Deputy Secretary of State Christopher Landau made the remarks amid the U.N. General Assembly.
The second-highest-ranking U.S. diplomat called for changes to international refugee and asylum policies and accused most asylum seekers of being "fake" during remarks on the sidelines of the United Nations General Assembly on Thursday.
Deputy Secretary of State Christopher Landau's comments came as he pitched countries to change their policies to align with the U.S., doubling down on President Donald Trump's administration's clampdown on immigration.
"If you have hundreds of thousands of fake asylum seekers, what happens to the real asylum seekers?" Landau said during opening remarks at a panel discussing asylum and migration reform alongside representatives from Kosovo, Bangladesh, Panama and Liberia.
The officials on the panel voiced support for reforms of the existing asylum system.
"I think it is going to be one of the defining topics of the 21st Century, whether we like it or not," Landau said. "I think we have to be realistic that these laws are now being abused. And we just have to acknowledge that. I think the first step in dealing with any pathology is to acknowledge you have a problem."
The Trump administration has long claimed that no one has a right to seek asylum in the United States; nor is it a right to immigrate to the U.S., to receive an immigration trial or refugee status in the country of an individual's choice, officials have said.

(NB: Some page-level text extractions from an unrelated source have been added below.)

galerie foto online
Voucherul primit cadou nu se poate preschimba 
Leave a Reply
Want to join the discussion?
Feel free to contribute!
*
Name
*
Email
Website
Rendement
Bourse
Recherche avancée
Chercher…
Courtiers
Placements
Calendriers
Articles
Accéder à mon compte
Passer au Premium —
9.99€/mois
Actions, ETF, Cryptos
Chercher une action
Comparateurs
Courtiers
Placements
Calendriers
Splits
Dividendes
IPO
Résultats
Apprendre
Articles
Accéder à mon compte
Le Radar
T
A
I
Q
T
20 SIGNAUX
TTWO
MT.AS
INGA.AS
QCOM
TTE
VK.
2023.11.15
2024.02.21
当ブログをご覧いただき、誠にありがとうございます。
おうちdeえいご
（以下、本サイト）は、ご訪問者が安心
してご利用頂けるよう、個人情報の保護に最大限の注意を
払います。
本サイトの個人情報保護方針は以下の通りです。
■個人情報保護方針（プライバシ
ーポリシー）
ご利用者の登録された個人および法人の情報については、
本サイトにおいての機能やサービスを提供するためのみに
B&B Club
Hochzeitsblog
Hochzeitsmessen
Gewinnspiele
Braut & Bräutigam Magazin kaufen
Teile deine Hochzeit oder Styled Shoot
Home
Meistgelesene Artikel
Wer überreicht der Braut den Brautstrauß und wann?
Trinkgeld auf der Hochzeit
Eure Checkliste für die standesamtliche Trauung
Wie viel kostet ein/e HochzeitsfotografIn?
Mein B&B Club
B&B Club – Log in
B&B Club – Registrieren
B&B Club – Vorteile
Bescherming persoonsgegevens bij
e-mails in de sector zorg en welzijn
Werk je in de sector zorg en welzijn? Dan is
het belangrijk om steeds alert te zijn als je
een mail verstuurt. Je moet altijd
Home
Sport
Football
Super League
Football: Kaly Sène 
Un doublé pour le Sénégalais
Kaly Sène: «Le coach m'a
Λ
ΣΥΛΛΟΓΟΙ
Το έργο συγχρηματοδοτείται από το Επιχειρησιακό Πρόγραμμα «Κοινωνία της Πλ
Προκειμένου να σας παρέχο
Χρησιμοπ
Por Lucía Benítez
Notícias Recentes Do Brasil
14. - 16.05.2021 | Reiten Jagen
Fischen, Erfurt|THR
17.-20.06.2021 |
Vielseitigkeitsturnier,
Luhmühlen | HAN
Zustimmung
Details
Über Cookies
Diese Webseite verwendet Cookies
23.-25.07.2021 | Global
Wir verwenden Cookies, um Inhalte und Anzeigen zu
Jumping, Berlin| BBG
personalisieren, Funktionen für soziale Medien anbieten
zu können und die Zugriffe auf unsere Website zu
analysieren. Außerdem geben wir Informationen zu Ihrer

During his address at the U.N. General Assembly earlier this week, Trump said countries "are going to hell" because of their asylum policies.
"Sometimes we see people who leave one country and traverse maybe a dozen countries to get to another country, right?" Landau said. "That makes it look like this is no longer trying to avoid imminent injury or death, and it makes it look like it's just a substitute for migration."
Landau spoke to a room full of diplomats and foreign dignitaries, urging them to embrace "sovereignty" and to embrace asylum as a temporary status, and said that migrants should be encouraged to return home as soon as they can.
"We get to decide who comes in and under what circumstances and how long," Landau said. "That is the quintessential element of sovereignty."
"Saying the process is susceptible to abuse is not xenophobic; it is not being a mean or bad person," he said. "For us, these are kind of common-sense principles, and I think are valuable to prevent the people who are asylum seekers from being subject to abuse, and for somebody from abusing the system."
He pointedly called out international aid organizations and NGOs for allegedly "promoting" mass migration.
"I think we have perceived that there is a whole network of NGOs and multilateral institutions that are really promoting people to be migrating, to be giving them a script. And if you say this, then you're going to be entitled to an asylum hearing," he said, adding that he was not "accusing anybody of anything."
Earlier this year, the Trump administration prioritized the expedited resettlement of white South African refugees in the U.S., even as it has turned away refugees from countries including Afghanistan and Haiti under an executive order signed by Trump in February.
Filippo Grandi, the U.N. High Commissioner for Refugees, urged Landau to work with the U.N. to find solutions to "preserve asylum."
"Asylum is a very ancient concept. It is not something we have invented in the past 80 years," Grandi said during the event, which he attended as an audience member. Though he acknowledged that "asylum is not a license to move."